* [What you are asked to do] Instruction for the data below: set down exactly the lines from the line with "aizpildītajai Novērtēšanas anketai, kuru" to the line with "ierakstu, nepieciešams nospiest pogu", inclusive, and no others.

* [Supplied entries]

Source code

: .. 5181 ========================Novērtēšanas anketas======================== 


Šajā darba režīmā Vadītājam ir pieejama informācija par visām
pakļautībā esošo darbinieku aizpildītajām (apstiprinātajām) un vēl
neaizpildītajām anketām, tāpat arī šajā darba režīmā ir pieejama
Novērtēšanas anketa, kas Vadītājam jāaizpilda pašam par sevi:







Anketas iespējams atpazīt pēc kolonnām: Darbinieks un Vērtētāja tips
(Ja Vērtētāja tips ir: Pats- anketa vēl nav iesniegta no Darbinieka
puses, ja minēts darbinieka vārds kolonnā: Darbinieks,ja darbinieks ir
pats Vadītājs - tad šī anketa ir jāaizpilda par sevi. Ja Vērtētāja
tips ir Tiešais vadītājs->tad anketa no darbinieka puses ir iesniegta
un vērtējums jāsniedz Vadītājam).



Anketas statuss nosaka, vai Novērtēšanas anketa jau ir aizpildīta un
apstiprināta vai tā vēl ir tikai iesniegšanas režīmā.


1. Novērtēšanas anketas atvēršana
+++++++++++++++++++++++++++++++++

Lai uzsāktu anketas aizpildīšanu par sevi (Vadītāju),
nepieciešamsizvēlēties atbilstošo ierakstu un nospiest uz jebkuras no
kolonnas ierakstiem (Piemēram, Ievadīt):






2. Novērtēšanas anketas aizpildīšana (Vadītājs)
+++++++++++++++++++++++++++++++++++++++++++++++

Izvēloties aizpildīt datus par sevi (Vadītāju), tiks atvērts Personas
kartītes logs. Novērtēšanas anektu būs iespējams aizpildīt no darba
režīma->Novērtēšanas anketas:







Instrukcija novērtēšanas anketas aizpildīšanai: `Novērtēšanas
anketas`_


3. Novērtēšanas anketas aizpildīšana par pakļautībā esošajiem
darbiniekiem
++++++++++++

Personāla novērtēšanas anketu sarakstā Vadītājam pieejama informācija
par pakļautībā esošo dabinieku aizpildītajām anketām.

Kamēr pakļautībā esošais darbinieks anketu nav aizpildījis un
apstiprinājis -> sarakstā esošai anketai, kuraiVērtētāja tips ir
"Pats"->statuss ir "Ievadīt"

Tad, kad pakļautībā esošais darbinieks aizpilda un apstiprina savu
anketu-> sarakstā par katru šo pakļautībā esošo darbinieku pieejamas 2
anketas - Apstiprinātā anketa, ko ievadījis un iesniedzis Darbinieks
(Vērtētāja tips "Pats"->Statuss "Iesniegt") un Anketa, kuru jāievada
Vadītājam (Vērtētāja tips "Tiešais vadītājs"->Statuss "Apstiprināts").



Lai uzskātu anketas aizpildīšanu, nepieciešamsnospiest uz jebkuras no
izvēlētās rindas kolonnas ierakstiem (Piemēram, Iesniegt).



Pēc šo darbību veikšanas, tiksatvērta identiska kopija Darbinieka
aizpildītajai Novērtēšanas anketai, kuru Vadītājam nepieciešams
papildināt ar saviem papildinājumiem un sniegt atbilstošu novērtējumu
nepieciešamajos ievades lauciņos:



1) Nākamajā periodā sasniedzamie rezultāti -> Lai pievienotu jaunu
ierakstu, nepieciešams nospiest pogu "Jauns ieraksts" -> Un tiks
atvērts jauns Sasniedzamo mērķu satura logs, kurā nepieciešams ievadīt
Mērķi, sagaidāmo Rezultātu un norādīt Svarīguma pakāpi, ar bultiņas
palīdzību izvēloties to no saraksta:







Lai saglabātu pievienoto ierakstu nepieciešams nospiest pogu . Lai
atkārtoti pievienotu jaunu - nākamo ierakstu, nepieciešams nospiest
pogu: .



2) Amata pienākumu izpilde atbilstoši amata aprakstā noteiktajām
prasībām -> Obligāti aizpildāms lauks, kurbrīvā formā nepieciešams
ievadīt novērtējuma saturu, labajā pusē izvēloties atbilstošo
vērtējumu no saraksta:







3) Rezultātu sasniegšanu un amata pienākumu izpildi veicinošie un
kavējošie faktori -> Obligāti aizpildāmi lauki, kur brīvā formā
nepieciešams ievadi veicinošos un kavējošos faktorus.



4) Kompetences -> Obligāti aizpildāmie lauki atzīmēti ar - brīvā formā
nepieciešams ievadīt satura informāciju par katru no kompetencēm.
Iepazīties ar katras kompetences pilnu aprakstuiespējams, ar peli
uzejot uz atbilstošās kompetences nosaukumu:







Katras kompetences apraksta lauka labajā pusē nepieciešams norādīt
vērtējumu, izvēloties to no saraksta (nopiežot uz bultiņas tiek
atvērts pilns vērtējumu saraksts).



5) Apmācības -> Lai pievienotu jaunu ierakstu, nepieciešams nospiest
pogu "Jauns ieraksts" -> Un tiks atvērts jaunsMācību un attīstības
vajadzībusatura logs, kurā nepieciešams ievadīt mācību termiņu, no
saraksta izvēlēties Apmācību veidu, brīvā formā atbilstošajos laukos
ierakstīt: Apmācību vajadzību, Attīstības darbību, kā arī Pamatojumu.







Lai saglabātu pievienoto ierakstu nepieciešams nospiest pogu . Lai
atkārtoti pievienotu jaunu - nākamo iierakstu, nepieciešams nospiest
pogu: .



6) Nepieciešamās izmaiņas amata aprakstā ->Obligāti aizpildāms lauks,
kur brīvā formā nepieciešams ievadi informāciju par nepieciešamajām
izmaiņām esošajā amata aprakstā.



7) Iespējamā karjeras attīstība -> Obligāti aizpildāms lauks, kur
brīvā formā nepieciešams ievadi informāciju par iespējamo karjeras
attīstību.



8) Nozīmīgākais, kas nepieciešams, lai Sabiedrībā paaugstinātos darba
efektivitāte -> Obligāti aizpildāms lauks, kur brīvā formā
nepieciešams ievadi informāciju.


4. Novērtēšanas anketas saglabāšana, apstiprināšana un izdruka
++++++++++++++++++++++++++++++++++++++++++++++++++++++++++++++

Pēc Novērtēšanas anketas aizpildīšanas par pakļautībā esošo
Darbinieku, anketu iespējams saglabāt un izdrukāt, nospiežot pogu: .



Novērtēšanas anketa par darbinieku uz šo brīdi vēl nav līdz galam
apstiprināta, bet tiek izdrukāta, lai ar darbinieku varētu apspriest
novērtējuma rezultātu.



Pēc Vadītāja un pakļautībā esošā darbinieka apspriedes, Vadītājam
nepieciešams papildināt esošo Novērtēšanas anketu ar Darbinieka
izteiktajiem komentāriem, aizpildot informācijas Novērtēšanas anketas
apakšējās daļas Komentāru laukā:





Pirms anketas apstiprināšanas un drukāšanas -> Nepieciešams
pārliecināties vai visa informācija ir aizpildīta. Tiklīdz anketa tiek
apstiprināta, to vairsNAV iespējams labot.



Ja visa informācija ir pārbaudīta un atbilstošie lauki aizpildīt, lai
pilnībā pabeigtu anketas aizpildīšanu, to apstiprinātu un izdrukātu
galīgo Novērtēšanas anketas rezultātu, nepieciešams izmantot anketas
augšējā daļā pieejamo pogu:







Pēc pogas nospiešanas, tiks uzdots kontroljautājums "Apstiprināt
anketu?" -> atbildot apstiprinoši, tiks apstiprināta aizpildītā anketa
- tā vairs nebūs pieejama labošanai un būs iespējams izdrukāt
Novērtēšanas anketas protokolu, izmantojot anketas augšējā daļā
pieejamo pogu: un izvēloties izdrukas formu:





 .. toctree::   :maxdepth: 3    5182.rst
--
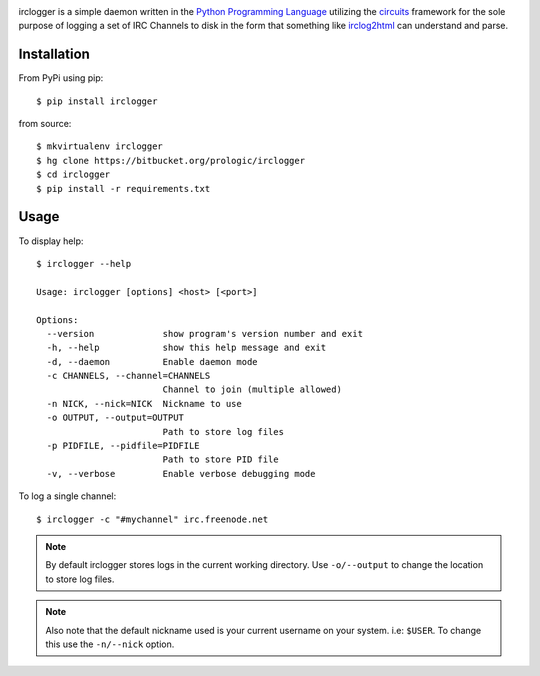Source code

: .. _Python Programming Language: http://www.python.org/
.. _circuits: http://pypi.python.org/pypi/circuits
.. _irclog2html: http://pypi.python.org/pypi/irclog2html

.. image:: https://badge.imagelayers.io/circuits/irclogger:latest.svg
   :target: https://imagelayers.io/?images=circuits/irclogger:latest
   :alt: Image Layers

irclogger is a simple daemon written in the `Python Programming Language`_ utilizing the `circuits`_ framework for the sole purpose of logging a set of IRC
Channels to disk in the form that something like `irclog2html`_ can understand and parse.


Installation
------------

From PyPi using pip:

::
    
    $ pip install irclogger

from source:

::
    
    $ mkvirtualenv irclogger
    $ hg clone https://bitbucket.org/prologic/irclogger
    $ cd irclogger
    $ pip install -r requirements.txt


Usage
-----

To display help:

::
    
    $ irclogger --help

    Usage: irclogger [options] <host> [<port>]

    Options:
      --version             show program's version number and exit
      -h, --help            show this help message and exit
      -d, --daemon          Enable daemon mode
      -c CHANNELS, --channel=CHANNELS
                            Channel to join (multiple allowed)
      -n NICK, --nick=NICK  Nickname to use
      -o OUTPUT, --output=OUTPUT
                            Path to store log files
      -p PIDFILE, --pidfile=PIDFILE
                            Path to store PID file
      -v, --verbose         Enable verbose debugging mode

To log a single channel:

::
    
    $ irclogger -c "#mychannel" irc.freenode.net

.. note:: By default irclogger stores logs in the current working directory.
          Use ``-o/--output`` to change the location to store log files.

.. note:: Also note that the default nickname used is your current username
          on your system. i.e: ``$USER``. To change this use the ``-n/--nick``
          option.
==
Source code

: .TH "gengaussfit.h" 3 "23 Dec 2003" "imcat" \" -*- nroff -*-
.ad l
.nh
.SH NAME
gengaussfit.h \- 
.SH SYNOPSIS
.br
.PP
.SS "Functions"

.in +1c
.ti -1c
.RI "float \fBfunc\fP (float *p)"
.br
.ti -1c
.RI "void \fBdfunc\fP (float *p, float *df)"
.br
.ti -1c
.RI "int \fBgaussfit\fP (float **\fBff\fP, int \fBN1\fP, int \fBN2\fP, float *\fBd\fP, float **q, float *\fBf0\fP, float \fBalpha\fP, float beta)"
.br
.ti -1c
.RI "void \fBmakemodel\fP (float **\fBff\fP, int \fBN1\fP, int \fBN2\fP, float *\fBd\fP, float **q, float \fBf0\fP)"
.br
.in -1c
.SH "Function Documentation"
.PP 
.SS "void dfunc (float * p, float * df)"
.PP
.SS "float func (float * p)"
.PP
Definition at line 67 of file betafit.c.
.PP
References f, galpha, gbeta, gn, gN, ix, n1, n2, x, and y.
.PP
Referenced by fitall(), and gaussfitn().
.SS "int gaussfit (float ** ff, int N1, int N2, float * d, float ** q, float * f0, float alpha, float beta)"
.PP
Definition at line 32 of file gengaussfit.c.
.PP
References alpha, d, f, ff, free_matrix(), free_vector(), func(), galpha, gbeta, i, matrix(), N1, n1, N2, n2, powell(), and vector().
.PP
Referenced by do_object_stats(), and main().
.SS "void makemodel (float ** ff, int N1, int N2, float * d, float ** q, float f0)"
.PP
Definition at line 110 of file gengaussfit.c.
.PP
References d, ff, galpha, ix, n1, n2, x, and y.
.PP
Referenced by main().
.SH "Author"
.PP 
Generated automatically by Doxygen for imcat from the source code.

* [Result for this task]
aizpildītajai Novērtēšanas anketai, kuru Vadītājam nepieciešams
papildināt ar saviem papildinājumiem un sniegt atbilstošu novērtējumu
nepieciešamajos ievades lauciņos:



1) Nākamajā periodā sasniedzamie rezultāti -> Lai pievienotu jaunu
ierakstu, nepieciešams nospiest pogu "Jauns ieraksts" -> Un tiks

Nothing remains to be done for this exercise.